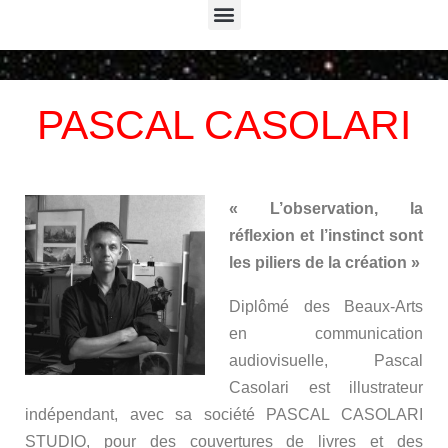
Menu
PASCAL CASOLARI
« L’observation, la
réflexion et l’instinct sont
les piliers de la création »
Diplômé des Beaux-Arts
en communication
audiovisuelle, Pascal
Casolari est illustrateur
indépendant, avec sa société PASCAL CASOLARI
STUDIO, pour des couvertures de livres et des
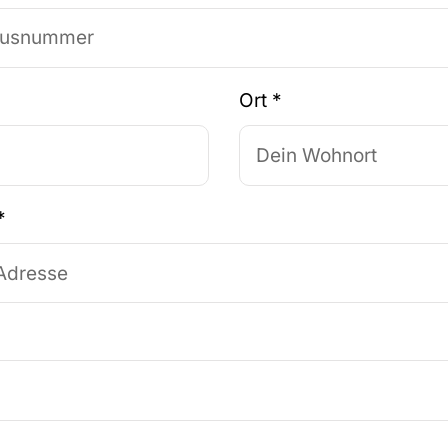
Ort
*
*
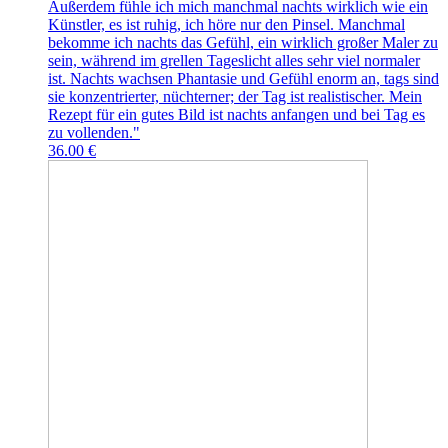
Außerdem fühle ich mich manchmal nachts wirklich wie ein
Künstler, es ist ruhig, ich höre nur den Pinsel. Manchmal
bekomme ich nachts das Gefühl, ein wirklich großer Maler zu
sein, während im grellen Tageslicht alles sehr viel normaler
ist. Nachts wachsen Phantasie und Gefühl enorm an, tags sind
sie konzentrierter, nüchterner; der Tag ist realistischer. Mein
Rezept für ein gutes Bild ist nachts anfangen und bei Tag es
zu vollenden."
36.00 €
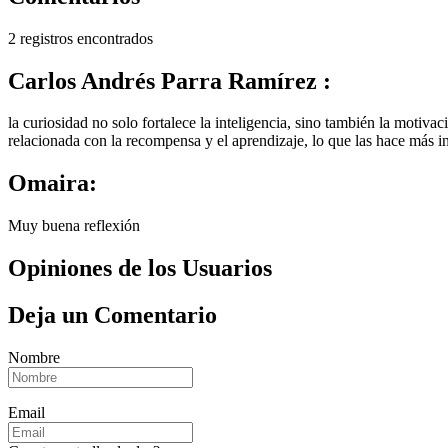
2 registros encontrados
Carlos Andrés Parra Ramírez :
la curiosidad no solo fortalece la inteligencia, sino también la motiv
relacionada con la recompensa y el aprendizaje, lo que las hace más 
Omaira:
Muy buena reflexión
Opiniones de los Usuarios
Deja un Comentario
Nombre
Email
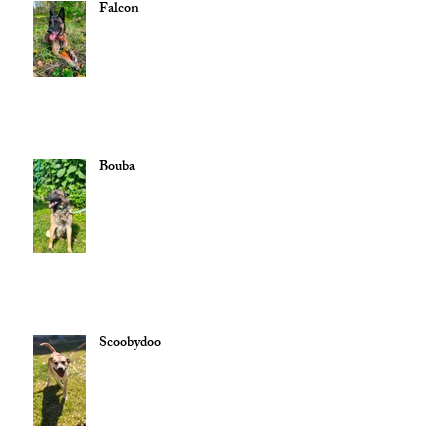
Falcon
Bouba
Scoobydoo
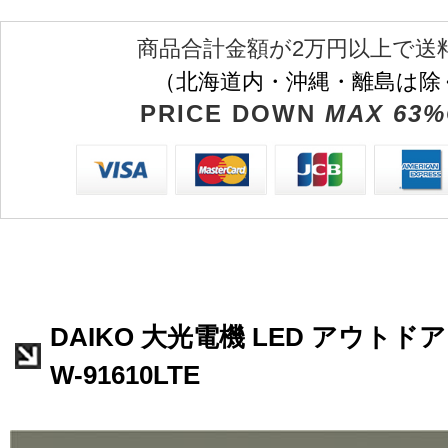
商品合計金額が2万円以上で送
（北海道内・沖縄・離島は除
PRICE DOWN
MAX 63%
DAIKO 大光電機 LED アウトド
W-91610LTE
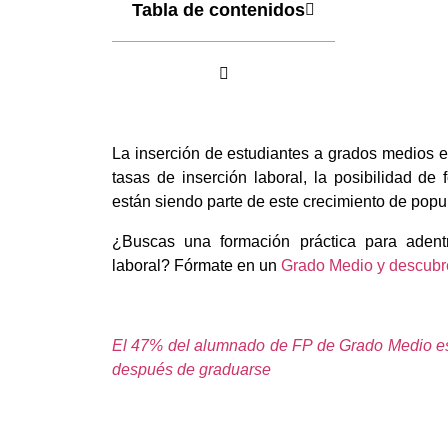
Tabla de contenidos
La inserción de estudiantes a grados medios en
tasas de inserción laboral, la posibilidad de
están siendo parte de este crecimiento de popu
¿Buscas una formación práctica para adent
laboral? Fórmate en un
Grado Medio y descubre
El 47% del alumnado de FP de Grado Medio es
después de graduarse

-- -- --

*Task directions*: Examine the data above and state how many of its lines contain the word "wirklich", with no further remarks.

*Completed exercise*: 2